17. The memory storage device of claim 16, wherein

The memory control circuit unit is also configured to verify data stored in the first physical programming unit,

when there is no uncorrectable bit in the data in the first physical program unit, the memory control circuit unit is further configured to mark at least one second physical program unit for storing the at least one first data in the second physical erase unit as invalid,

When the at least one first data in the first physical program unit has uncorrectable bits, the memory control circuit unit is further configured to write the data in the other physical program units in the first physical erase unit and the data in the at least one second physical program unit in the second physical erase unit into the third physical erase unit using the multi-page program mode.
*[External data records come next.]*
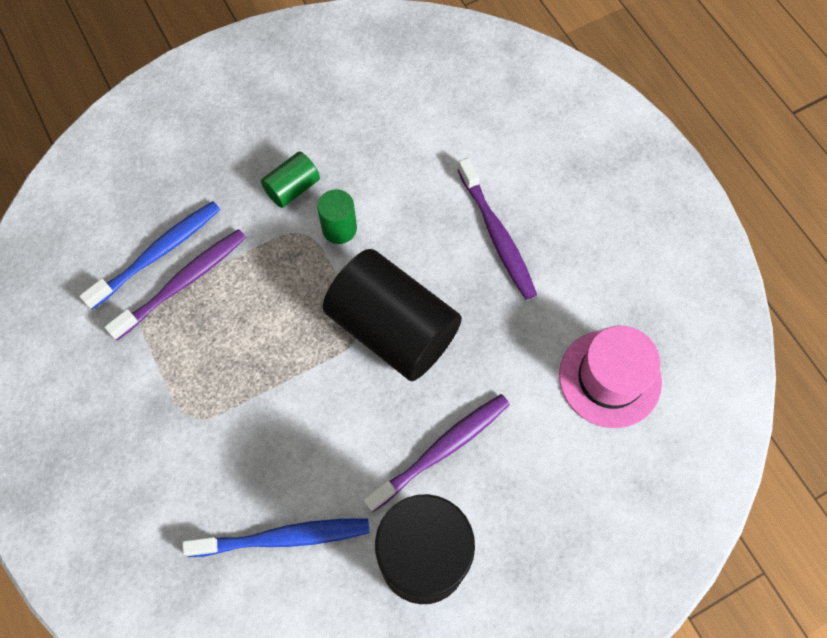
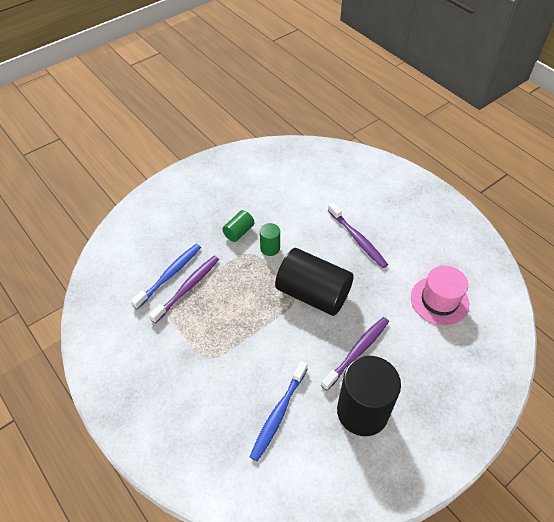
camera: 10 degrees left, 15 degrees down
(284, 537) = (278, 414): blue toothbrush -> blue toothbrush turned 135 degrees clockwise

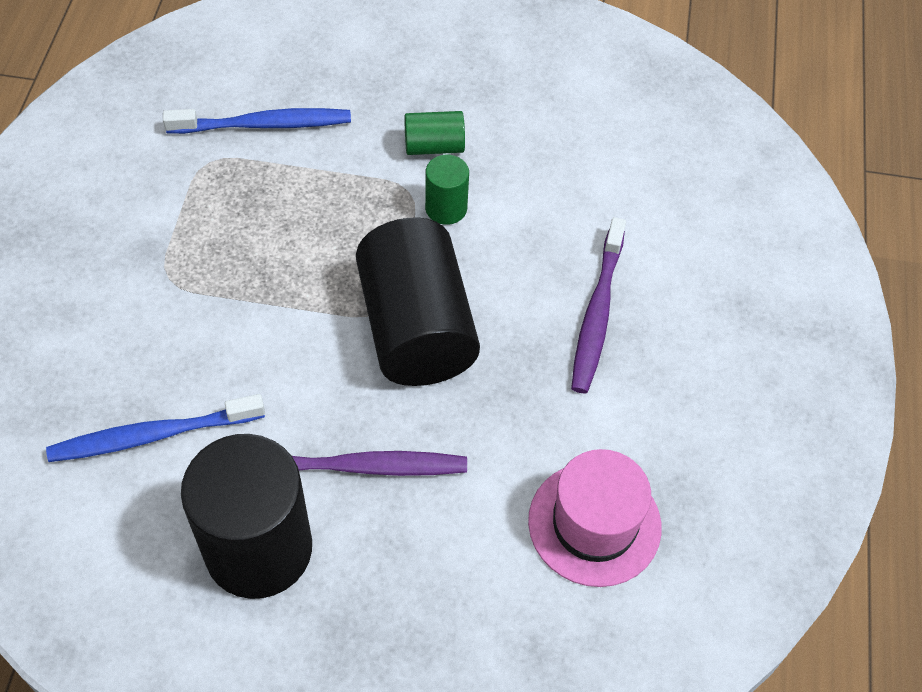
camera: 45 degrees right, 5 degrees up
(187, 288) = (263, 163): purple toothbrush -> none

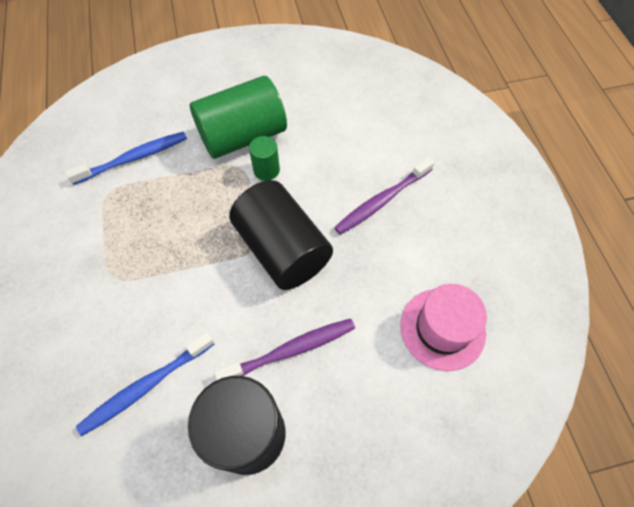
camera: 20 degrees left, 5 degrees up
(434, 146) = (242, 136): green cylinder -> green cylinder, size x2.16
(597, 314) = (382, 201): purple toothbrush -> purple toothbrush turned 60 degrees clockwise

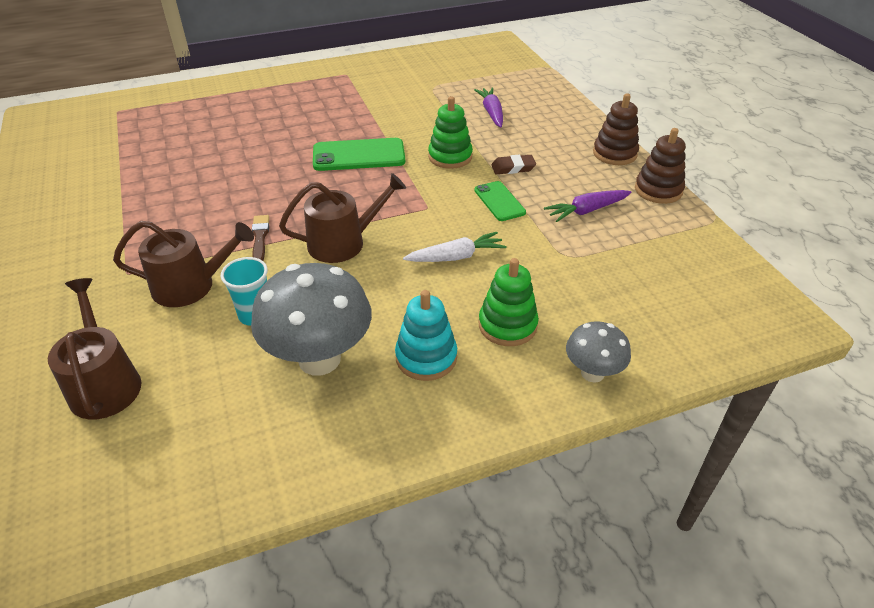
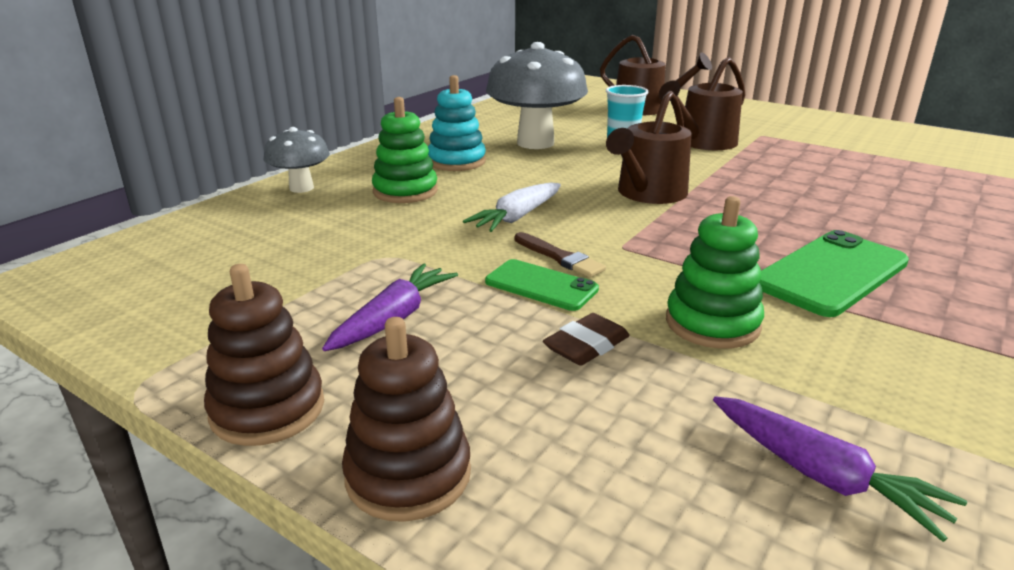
camera: 145 degrees right, 15 degrees down
(260, 237) = (727, 175): brown brush -> brown brush (560, 257)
18. The memory storage device of claim 15, wherein the amount of the at least one first data is thirty percent of the amount of the plurality of data.

19. The memory storage device of claim 16, wherein the rewritable nonvolatile memory module comprises n word lines arranged in sequence, a plurality of memory cells on a same one of the n word lines forming at least one of the plurality of physical programming units, wherein

20. The memory storage device of claim 19, wherein

21. The memory storage device of claim 15, wherein in operation of receiving the plurality of data,

the memory control circuit unit is also used for receiving at least one writing instruction issued by the host system, wherein the writing instruction is used for indicating the writing of the plurality of data to the rewritable nonvolatile memory module,

the memory control circuit unit is also used for temporarily storing the data into a buffer memory.